Hacker News new | ask | show | jobs
by seanwilson 2649 days ago
> Sounds terrible for short indie games and good for long grindy games.

What would be a good system to determine a fair amount between games when a user is paying a fixed amount per month for all games?

You could ask for ratings (e.g. overall, originality) but these will be a lot more nuanced than time spent. You could ask users what split between games they think is fair (feels like a lot to ask especially if you're playing a lot of games).

4 comments

>What would be a good system to determine a fair amount between games when a user is paying a fixed amount per month for all games?

It could be made relative to the time that needs to be spent to complete the game, and maybe a different category for open ended and multiplayer games.

Treating all games equal would be bad design, because "game" is often only the most generic category they share, they're digital experiences and should be treated as such.

> You could ask users what split between games they think is fair (feels like a lot to ask especially if you're playing a lot of games).

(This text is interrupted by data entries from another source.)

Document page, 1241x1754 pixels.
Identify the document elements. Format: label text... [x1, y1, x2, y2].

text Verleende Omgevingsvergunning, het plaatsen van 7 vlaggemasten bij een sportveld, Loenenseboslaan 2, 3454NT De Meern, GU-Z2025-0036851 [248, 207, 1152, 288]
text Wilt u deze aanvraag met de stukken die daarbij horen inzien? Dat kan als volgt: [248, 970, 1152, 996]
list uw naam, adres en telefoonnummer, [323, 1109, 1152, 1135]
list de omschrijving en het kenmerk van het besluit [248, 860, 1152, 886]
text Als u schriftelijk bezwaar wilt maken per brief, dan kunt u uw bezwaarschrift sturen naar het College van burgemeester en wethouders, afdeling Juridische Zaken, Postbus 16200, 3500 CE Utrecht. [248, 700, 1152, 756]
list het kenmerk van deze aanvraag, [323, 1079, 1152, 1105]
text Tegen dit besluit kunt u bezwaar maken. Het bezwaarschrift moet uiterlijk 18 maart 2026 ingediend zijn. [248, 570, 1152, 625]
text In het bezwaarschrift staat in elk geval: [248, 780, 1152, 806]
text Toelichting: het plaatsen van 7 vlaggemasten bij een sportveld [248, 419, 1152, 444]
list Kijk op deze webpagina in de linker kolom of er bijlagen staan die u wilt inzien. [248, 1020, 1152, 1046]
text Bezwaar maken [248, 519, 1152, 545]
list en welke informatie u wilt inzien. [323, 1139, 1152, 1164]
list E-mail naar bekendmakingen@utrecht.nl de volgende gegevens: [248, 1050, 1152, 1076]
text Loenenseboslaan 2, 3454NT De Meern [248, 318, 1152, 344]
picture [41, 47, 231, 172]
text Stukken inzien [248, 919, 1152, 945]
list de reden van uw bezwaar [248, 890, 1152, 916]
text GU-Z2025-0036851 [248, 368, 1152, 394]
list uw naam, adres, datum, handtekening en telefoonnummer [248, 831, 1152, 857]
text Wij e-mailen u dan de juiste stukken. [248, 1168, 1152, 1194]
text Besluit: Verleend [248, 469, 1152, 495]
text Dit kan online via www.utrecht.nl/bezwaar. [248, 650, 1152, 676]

Generate a pie chart based on playtimes, and then let the user adjust it to match their subjective experience. Pre-bias the pie slices by multiplying the default percentage cut by their rating of the game if they've given one.

I think it could create some fascinating effects - probably not ones they would want! E.g. players might punish someone like EA despite playing their games or they might reward "aspirational" games they barely touch.
> What would be a good system to determine a fair amount

Maybe something more like other content services - ensure there are multiple competitive fixed-rate game services that take risks and auction/bid on getting a specific game for a season at a time. It could include both an upfront payment and a performance payment.

That could work, although most services (gamepass, ps now) just buys the game for a period with upfront cash. A performance element would most likely reduce the former.
A bit of a wild idea:

Deduce how important a game is to people by introducing small amounts of artificial delay when playing it. This could be input delay, or maybe the game freezes up for a second every minute, or it takes a bit longer to launch or something.

Measure the dropoff rate. People should be really willing to keep playing great games even when inconvenient, and drop marginally-fun grindy games faster. With a large enough install base, you shouldn't need to degrade anyone's experience very much to get enough data.

Not a wild idea at all.

This is pretty much how people A/B test for maximum revenue in “free” to play games monetised using micro transactions and other in app purchases.

It’s turned into pure evil there and it’s probably just as likely to spawn pure evil somewhere else.